#### TO BE DONE
Below are the records. Format the lines from the one containing "collection date: 1916-10-22" through the one containing "country: Switzerland" as a Markdown table with the columns Row and Line, numbering each line and leaving out any blank lines.

#### RECORDS FOR PROCESSING

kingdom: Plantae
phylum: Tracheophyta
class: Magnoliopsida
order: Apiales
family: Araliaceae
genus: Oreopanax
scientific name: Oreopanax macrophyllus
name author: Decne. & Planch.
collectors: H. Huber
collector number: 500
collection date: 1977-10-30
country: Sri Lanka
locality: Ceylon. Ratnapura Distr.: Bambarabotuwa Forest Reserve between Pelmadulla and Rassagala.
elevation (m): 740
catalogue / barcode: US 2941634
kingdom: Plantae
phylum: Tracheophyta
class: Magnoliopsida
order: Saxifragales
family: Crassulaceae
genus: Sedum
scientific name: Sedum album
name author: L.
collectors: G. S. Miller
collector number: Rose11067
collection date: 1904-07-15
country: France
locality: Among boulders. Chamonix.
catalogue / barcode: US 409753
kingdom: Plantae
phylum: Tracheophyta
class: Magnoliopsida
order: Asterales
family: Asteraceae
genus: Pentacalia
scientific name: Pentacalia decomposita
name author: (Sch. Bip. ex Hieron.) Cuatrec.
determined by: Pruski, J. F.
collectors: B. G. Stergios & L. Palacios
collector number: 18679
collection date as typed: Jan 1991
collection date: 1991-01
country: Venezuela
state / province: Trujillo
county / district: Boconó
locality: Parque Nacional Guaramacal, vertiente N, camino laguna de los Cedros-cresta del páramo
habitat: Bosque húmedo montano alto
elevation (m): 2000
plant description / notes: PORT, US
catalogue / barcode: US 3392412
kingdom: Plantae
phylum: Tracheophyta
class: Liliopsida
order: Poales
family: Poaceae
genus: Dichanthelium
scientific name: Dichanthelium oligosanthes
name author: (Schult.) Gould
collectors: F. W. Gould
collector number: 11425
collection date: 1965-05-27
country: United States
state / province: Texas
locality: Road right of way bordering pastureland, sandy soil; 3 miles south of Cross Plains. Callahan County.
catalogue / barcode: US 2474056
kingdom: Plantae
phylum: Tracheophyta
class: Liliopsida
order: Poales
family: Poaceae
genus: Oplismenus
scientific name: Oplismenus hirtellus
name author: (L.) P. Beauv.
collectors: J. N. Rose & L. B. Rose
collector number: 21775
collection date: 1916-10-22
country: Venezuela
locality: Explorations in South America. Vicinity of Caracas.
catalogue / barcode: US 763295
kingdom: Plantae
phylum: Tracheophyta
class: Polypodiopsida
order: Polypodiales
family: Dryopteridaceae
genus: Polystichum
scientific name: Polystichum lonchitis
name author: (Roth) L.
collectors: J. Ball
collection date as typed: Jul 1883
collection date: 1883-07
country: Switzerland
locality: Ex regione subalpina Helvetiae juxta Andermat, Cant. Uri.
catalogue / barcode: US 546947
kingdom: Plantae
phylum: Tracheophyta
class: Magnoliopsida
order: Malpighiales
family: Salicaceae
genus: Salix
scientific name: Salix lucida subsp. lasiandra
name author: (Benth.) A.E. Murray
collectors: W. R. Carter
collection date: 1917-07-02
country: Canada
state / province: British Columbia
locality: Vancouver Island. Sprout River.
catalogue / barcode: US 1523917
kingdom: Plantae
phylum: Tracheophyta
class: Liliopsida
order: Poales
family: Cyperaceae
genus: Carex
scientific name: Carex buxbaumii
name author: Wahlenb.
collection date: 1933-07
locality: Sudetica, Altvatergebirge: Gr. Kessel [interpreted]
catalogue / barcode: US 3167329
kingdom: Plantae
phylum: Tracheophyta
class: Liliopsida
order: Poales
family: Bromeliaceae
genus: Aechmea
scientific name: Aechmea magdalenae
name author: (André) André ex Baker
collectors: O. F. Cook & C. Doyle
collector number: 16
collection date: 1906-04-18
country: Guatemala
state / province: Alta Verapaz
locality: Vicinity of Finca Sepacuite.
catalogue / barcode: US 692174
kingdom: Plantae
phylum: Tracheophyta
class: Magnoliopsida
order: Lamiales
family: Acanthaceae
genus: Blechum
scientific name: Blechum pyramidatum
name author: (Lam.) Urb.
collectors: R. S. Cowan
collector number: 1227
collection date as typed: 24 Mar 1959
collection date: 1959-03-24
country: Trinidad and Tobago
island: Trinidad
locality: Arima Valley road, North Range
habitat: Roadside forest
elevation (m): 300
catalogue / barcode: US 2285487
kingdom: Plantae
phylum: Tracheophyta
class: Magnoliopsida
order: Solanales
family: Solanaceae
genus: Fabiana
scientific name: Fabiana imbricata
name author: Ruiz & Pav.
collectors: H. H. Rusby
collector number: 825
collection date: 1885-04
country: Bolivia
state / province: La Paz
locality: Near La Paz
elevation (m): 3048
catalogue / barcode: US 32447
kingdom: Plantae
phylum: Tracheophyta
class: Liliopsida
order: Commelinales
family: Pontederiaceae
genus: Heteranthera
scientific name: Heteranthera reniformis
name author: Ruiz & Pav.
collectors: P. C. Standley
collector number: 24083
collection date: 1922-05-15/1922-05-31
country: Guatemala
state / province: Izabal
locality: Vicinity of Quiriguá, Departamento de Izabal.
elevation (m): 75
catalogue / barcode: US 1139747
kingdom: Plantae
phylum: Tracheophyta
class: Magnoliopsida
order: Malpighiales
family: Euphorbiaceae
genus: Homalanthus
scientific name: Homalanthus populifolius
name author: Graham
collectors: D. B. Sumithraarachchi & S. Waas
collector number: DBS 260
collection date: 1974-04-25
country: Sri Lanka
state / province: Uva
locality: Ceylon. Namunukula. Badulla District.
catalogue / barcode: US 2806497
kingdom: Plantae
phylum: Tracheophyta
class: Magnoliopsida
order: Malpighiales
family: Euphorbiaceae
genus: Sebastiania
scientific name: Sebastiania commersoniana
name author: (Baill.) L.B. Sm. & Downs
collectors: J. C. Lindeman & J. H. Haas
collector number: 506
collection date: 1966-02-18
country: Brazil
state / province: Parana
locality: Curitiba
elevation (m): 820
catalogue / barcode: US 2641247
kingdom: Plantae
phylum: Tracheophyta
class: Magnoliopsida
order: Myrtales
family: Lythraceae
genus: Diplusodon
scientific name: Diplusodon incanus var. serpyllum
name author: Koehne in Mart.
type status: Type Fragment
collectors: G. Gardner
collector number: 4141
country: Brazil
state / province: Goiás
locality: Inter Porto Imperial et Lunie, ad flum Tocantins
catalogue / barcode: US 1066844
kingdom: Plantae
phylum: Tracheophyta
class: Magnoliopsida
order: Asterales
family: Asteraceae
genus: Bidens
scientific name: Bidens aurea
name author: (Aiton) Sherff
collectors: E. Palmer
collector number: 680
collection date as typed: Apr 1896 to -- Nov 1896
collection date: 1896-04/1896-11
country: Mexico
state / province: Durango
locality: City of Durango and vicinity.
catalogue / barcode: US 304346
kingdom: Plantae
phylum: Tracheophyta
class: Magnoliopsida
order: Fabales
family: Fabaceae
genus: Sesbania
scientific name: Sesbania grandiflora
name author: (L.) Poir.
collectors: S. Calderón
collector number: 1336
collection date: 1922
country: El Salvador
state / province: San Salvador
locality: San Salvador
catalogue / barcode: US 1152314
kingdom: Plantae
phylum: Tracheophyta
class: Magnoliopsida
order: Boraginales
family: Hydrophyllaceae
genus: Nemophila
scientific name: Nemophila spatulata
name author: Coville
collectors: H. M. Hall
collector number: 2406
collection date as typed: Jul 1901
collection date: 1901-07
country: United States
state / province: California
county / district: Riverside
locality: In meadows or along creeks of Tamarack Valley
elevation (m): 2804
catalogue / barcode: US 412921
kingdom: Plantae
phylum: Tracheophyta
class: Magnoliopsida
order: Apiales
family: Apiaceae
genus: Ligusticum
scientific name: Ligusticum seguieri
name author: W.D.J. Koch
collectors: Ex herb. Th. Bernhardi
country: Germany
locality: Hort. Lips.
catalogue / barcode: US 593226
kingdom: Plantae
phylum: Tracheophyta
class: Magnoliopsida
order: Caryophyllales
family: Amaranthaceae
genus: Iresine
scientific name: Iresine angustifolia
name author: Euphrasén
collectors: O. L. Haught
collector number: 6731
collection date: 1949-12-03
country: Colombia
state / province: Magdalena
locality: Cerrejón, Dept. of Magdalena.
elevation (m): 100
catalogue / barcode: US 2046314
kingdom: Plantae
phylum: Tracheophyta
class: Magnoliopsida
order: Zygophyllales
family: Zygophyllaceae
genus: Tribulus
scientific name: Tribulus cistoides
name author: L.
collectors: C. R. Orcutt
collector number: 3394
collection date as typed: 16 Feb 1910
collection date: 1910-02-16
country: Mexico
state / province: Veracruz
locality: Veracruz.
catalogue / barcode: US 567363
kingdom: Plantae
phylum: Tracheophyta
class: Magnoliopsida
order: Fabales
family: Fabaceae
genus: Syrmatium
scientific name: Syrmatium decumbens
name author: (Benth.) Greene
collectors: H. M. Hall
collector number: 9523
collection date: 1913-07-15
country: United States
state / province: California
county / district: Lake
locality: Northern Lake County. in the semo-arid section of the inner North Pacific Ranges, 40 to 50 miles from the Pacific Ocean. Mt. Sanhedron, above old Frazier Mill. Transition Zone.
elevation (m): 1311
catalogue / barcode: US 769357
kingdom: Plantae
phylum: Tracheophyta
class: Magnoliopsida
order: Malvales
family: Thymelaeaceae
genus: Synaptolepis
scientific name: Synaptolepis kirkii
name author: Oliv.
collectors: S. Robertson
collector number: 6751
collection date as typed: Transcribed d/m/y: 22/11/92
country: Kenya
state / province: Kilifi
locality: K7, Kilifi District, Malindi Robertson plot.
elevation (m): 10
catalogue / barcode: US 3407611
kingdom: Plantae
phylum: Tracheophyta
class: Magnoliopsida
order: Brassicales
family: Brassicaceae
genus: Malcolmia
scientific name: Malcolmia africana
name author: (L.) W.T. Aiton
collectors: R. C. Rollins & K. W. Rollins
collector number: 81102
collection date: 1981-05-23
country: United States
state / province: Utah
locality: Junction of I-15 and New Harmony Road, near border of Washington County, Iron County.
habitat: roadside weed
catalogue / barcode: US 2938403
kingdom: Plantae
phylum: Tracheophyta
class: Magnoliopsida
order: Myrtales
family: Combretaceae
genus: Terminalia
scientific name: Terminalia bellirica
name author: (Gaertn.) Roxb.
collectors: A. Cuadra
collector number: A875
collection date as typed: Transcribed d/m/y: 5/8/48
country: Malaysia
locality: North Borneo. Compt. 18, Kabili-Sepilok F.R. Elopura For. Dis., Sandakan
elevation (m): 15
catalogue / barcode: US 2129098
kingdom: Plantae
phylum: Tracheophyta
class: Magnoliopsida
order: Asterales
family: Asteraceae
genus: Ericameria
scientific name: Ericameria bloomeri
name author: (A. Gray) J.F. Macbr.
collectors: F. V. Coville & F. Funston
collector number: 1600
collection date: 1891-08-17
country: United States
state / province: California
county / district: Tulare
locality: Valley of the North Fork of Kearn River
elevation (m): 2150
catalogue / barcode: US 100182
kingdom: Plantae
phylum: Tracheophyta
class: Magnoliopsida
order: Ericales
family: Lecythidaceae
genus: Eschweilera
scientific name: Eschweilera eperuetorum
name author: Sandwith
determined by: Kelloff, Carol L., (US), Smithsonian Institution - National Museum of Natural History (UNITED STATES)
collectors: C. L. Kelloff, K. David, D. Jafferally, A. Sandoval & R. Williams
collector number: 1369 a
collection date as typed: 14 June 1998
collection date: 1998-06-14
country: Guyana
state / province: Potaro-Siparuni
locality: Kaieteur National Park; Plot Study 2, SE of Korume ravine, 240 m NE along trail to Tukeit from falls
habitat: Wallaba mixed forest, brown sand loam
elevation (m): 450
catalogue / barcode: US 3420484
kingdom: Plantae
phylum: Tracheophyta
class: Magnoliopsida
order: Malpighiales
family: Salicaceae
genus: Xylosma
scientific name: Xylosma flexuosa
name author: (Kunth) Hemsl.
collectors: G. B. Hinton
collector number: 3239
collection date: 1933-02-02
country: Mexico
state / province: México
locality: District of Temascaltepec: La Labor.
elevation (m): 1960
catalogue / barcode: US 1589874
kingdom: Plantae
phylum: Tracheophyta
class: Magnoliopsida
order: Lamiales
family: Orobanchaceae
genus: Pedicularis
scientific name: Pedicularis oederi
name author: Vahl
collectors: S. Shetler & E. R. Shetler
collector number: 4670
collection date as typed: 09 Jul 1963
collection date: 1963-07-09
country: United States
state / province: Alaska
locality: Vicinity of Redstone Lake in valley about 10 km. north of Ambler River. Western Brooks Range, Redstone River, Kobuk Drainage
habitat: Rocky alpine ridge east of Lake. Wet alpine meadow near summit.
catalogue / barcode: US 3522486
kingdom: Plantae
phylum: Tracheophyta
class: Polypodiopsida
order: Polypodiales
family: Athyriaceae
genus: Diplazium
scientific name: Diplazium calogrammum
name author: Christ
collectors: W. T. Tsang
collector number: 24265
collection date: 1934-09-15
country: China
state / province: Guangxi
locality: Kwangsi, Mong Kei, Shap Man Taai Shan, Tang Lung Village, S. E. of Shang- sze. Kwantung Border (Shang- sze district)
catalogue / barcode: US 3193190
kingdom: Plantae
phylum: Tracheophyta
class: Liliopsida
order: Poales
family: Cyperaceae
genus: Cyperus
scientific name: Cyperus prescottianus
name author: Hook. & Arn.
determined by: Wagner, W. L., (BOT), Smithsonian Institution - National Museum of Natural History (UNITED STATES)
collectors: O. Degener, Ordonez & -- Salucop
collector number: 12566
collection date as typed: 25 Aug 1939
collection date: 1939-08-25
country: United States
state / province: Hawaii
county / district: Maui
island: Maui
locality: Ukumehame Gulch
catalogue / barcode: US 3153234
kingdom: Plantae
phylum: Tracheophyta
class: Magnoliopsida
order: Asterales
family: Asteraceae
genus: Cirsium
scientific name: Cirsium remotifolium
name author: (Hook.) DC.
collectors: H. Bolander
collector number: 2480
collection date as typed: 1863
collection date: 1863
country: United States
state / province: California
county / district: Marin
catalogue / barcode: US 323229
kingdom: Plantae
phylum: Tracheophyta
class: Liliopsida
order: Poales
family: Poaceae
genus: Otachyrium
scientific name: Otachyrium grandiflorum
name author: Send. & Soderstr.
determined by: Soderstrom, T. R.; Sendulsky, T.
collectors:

#### FINISHED TASK
| Row | Line |
|---|---|
| 1 | collection date: 1916-10-22 |
| 2 | country: Venezuela |
| 3 | locality: Explorations in South America. Vicinity of Caracas. |
| 4 | catalogue / barcode: US 763295 |
| 5 | kingdom: Plantae |
| 6 | phylum: Tracheophyta |
| 7 | class: Polypodiopsida |
| 8 | order: Polypodiales |
| 9 | family: Dryopteridaceae |
| 10 | genus: Polystichum |
| 11 | scientific name: Polystichum lonchitis |
| 12 | name author: (Roth) L. |
| 13 | collectors: J. Ball |
| 14 | collection date as typed: Jul 1883 |
| 15 | collection date: 1883-07 |
| 16 | country: Switzerland |